The unicellular cyanobacterium Synechocystis PCC 6803 contains a single pentameric bidirectional hydrogenase encoded by hoxEFUYH. Transcriptional experiments demonstrated that the five hox genes are part of a single transcript together with three ORFs with unknown functions. The transcription start point was localized by 5' RACE to 168bp upstream the hoxE ATG start codon. DNA affinity assays demonstrated a specific interaction between the hox regulatory promoter region and a protein which, using mass spectrometry, was identified to be LexA. Overexpressed His-tagged Synechocystis LexA and EMSA showed a specific binding to the promoter region of the hox operon. Increasing concentrations of the purified LexA resulted in two retarded LexA-DNA complexes, in agreement with the presence of two putative LexA binding sites upstream the determined TSP.

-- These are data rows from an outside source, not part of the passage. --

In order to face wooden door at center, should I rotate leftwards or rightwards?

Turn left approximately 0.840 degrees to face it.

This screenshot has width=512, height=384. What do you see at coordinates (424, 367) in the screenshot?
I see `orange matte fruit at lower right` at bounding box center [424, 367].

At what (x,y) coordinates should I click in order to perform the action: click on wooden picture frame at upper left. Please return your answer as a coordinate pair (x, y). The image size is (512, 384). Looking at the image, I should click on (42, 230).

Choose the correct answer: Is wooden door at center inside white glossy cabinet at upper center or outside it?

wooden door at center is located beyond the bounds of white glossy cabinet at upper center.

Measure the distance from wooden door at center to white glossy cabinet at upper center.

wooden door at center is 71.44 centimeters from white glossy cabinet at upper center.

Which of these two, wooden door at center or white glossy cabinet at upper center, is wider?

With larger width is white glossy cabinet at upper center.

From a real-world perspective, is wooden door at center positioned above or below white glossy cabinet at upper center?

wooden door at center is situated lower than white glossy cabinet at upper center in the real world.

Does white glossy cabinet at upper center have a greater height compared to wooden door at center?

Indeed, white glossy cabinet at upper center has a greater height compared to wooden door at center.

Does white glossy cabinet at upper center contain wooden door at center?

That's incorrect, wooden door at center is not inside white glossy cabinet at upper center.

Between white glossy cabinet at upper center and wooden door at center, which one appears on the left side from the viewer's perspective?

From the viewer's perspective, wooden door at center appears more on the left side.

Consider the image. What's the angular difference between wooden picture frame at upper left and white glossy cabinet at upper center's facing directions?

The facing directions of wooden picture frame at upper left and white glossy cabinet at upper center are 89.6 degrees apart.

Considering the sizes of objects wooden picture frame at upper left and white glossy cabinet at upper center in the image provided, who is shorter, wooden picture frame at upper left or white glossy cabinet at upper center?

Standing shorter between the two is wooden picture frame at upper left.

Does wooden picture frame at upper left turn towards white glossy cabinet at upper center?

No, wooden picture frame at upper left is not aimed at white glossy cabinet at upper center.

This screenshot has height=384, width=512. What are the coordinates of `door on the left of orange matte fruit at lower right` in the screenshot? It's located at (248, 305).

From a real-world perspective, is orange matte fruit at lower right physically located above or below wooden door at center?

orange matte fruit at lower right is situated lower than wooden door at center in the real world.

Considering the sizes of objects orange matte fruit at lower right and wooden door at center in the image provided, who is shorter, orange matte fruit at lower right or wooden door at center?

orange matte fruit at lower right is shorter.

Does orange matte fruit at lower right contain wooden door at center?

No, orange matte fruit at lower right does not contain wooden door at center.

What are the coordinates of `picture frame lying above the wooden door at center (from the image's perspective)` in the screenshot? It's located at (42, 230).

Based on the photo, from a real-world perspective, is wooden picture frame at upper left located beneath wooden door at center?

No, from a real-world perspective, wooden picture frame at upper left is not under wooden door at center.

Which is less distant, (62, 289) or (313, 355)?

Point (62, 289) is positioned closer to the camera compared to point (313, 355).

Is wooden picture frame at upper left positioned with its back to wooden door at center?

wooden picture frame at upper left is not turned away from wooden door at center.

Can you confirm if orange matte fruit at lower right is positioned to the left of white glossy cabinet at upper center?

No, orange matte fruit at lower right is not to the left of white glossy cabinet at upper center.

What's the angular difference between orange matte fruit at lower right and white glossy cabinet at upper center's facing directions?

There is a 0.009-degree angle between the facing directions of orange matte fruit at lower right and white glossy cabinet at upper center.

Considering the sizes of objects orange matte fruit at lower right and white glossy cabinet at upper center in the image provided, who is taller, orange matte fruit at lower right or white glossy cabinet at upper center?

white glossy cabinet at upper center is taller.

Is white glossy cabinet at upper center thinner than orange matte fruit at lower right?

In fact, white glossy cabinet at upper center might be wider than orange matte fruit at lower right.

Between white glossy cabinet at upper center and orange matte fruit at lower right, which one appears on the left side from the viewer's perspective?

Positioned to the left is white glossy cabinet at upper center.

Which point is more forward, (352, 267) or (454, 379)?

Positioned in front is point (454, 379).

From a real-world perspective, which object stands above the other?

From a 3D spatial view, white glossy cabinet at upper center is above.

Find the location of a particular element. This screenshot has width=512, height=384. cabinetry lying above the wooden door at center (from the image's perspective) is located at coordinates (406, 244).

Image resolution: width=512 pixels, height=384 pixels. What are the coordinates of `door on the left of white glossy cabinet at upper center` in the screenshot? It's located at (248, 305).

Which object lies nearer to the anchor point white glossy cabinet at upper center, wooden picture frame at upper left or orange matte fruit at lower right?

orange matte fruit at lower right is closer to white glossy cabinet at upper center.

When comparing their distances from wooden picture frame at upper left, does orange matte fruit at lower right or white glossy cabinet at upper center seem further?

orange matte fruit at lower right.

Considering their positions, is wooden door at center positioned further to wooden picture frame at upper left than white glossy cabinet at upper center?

单细胞蓝藻集胞藻PCC 6803含有一种由hoxEFUYH编码的单一五聚体双向氢化酶。转录实验表明,五个hox基因与三个功能未知的开放阅读框(ORF)共同构成了一个单一转录本的一部分。转录起始点通过5' RACE定位到hoxE起始密码子ATG上游168bp处。DNA亲和分析表明,hox调控启动子区域与一种蛋白质之间存在特异性相互作用,通过质谱鉴定该蛋白质为LexA。过表达的His标签集胞藻LexA和电泳迁移率变动分析(EMSA)表明,其与hox操纵子的启动子区域存在特异性结合。纯化的LexA浓度增加导致出现两种滞后的LexA-DNA复合物,这与在确定的转录起始点(TSP)上游存在两个假定的LexA结合位点一致。